WHAT YOU WILL DO
Copy all records precisely, apart from the pictures.

### EXERCISE INPUTS

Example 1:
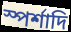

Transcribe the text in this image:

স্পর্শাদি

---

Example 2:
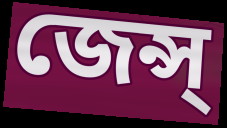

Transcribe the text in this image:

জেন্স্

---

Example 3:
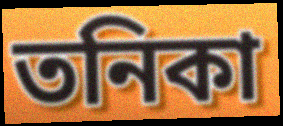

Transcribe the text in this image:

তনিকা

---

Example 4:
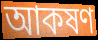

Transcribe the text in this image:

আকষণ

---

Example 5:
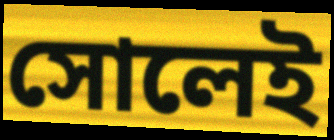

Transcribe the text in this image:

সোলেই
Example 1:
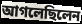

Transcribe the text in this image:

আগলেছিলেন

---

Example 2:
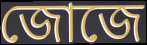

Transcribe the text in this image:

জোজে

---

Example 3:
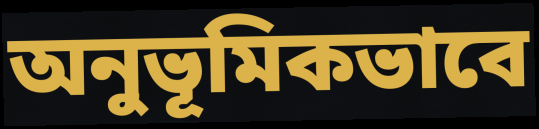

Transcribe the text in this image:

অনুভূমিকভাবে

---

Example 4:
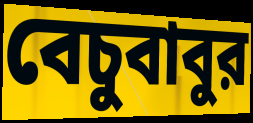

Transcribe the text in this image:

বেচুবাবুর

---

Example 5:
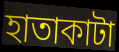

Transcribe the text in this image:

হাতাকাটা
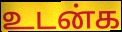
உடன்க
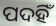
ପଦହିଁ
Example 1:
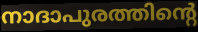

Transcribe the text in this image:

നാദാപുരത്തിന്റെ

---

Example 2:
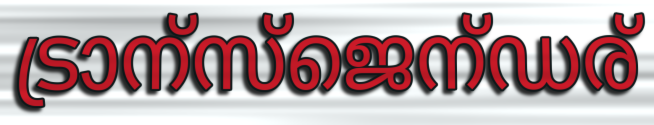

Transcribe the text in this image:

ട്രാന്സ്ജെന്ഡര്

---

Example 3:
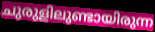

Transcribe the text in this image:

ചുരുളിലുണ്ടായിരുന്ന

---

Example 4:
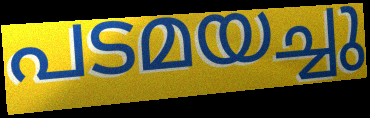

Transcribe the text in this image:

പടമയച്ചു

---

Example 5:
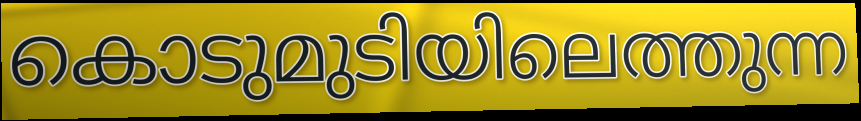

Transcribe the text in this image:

######

TASK OUTPUT
Example 1:

Transcribe the text in this image:

স্পর্শাদি

---

Example 2:

Transcribe the text in this image:

জেন্স্

---

Example 3:

Transcribe the text in this image:

তনিকা

---

Example 4:

Transcribe the text in this image:

আকষণ

---

Example 5:

Transcribe the text in this image:

সোলেই
Example 1:

Transcribe the text in this image:

আগলেছিলেন

---

Example 2:

Transcribe the text in this image:

জোজে

---

Example 3:

Transcribe the text in this image:

অনুভূমিকভাবে

---

Example 4:

Transcribe the text in this image:

বেচুবাবুর

---

Example 5:

Transcribe the text in this image:

হাতাকাটা
உடன்க
ପଦହିଁ
Example 1:

Transcribe the text in this image:

നാദാപുരത്തിന്റെ

---

Example 2:

Transcribe the text in this image:

ട്രാന്സ്ജെന്ഡര്

---

Example 3:

Transcribe the text in this image:

ചുരുളിലുണ്ടായിരുന്ന

---

Example 4:

Transcribe the text in this image:

പടമയച്ചു

---

Example 5:

Transcribe the text in this image:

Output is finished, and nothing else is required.